Array related operators

* "$in" - array of JSON values, the document field must exist in the
  list provided
* "$nin" - array of JSON values, the document field must not exist in
  the list provided
* "$size" - integer, special condition to match the length of an array
  field in a document. Non-array fields cannot match this condition.

Misc related operators

* "$mod" - [Divisor, Remainder], where Divisor and Remainder are both
  positive integers (ie, greater than 0). Matches documents where
  (field % Divisor == Remainder) is true. This is false for any
  non-integer field
* "$regex" - string, a regular expression pattern to match against the
  document field. Only matches when the field is a string value and
  matches the supplied matches


Update Syntax
-------------

Need to describe the syntax for update operators.


Sort Syntax
-----------

The sort syntax is a basic array of field name and direction pairs.

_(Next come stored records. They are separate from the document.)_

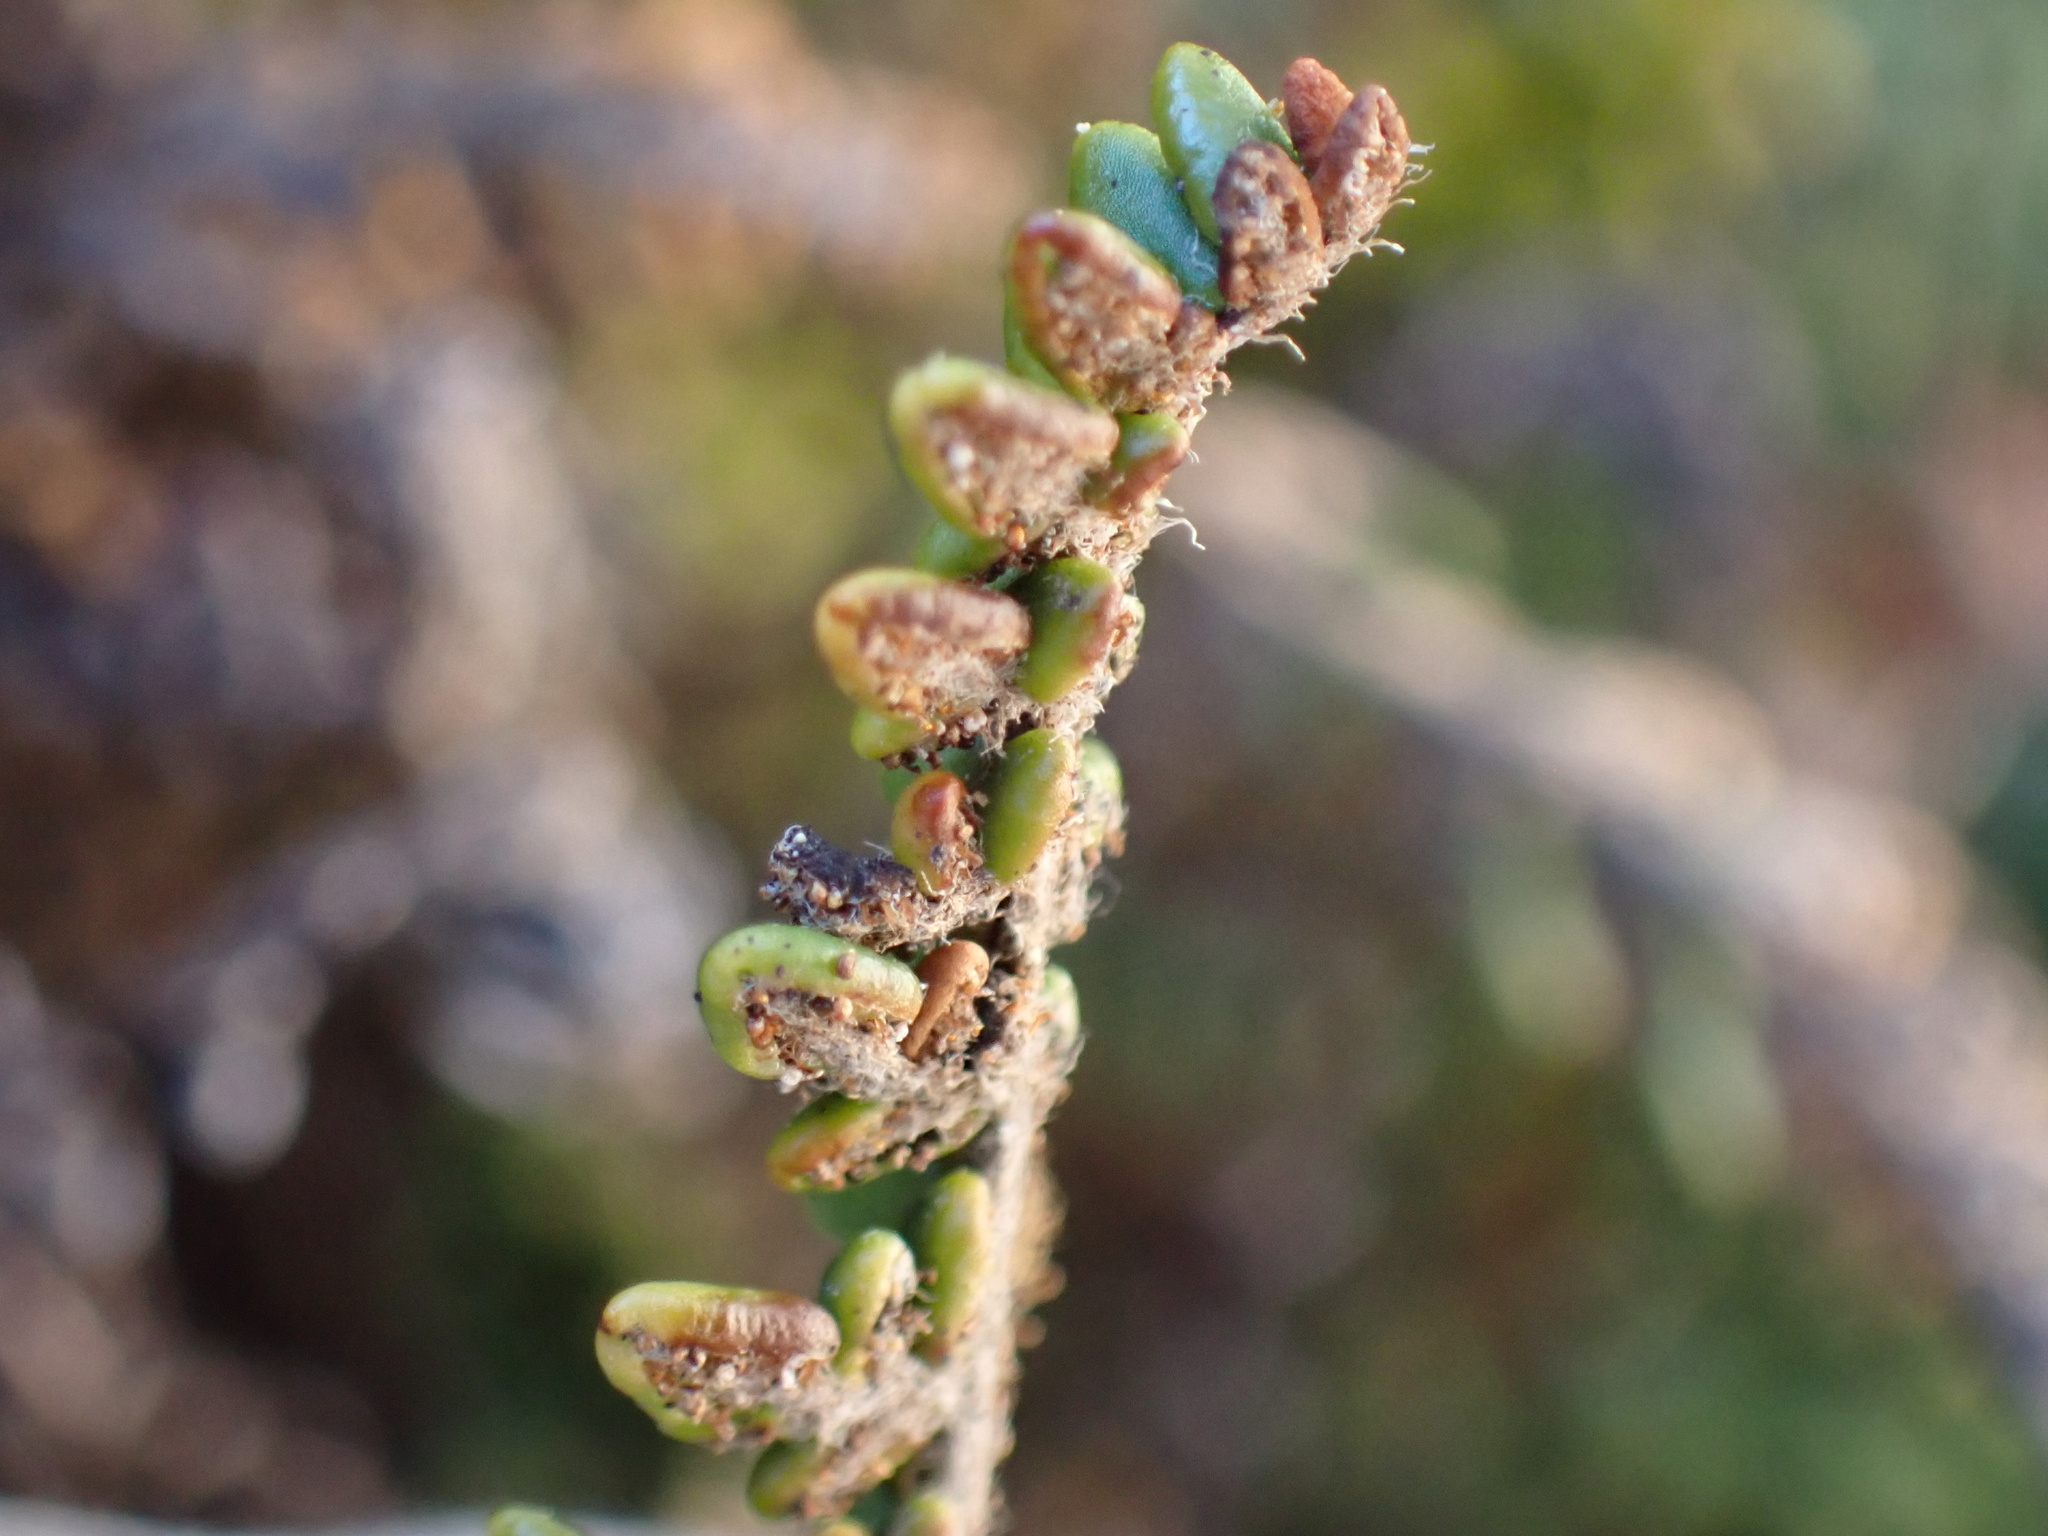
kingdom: Plantae
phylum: Tracheophyta
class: Polypodiopsida
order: Polypodiales
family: Pteridaceae
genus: Myriopteris
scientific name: Myriopteris gracillima
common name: Lace fern
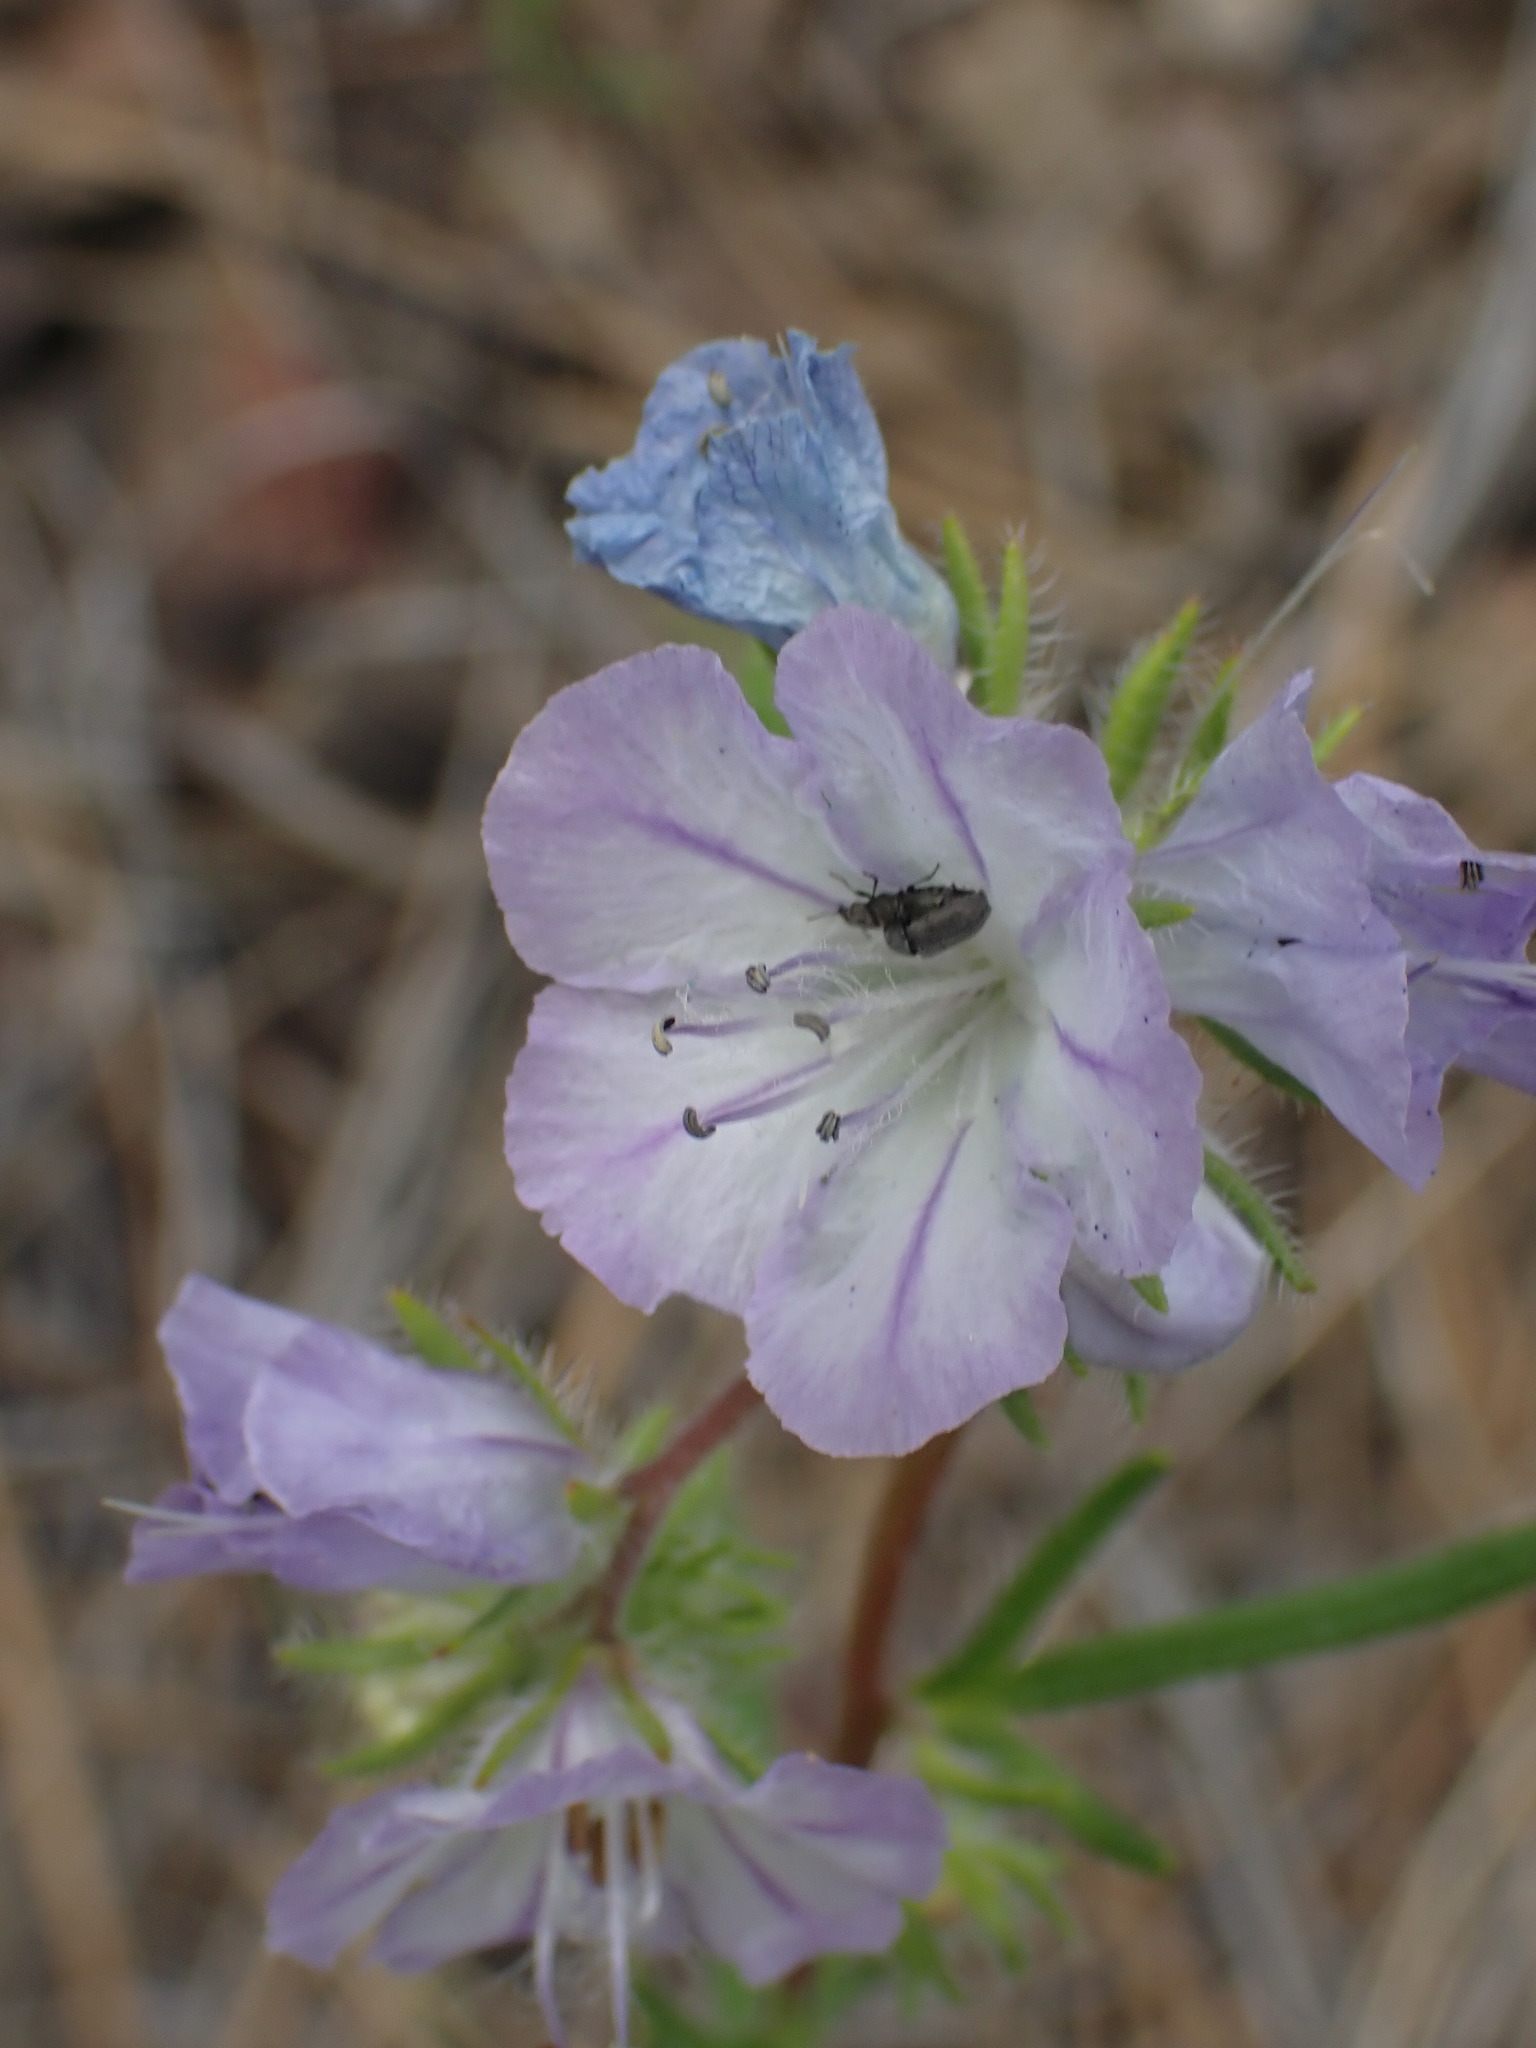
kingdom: Plantae
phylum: Tracheophyta
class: Magnoliopsida
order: Boraginales
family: Hydrophyllaceae
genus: Phacelia
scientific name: Phacelia linearis
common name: Linear-leaved phacelia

It
looks like such:

    [{field1: dir1} | ...]

Where field1 can be any field (dotted notation is available for
sub-document fields) and dir1 can be "asc" or "desc".

Note that it is highly recommended that you specify a single key per
object in your sort ordering so that the order is not dependent on the
combination of JSON libraries between your application and the
internals of Mango's indexing engine.


Fields Syntax
-------------

When retrieving documents from the database you can specify that only
a subset of the fields are returned. This allows you to limit your
results strictly to the parts of the document that are interesting for
the local application logic. The fields returned are specified as an
array. Unlike MongoDB only the fields specified are included, there is
no automatic inclusion of the "\_id" or other metadata fields when a
field list is included.

A trivial example:

    ["foo", "bar", "baz"]


HTTP API
========

Short summary until the full documentation can be brought over.

POST /dbname/\_find
-------------------------

Issue a query.

Request body is a JSON object that has the selector and the various
options like limit/skip etc. Or we could post the selector and put the
other options into the query string. Though I'd probably prefer to
have it all in the body for consistency.

Response is streamed out like a view.

POST /dbname/\_index
--------------------------

Request body contains the index definition.

Response body is empty and the result is returned as the status code
(200 OK -> created, 3something for exists).

GET /dbname/\_index
-------------------------

Request body is empty.

Response body is all of the indexes that are available for use by find.

DELETE /dbname/\_index/ddocid/viewname
--------------------------------------------

Remove the specified index.

Request body is empty.

Response body is empty. The status code gives enough information.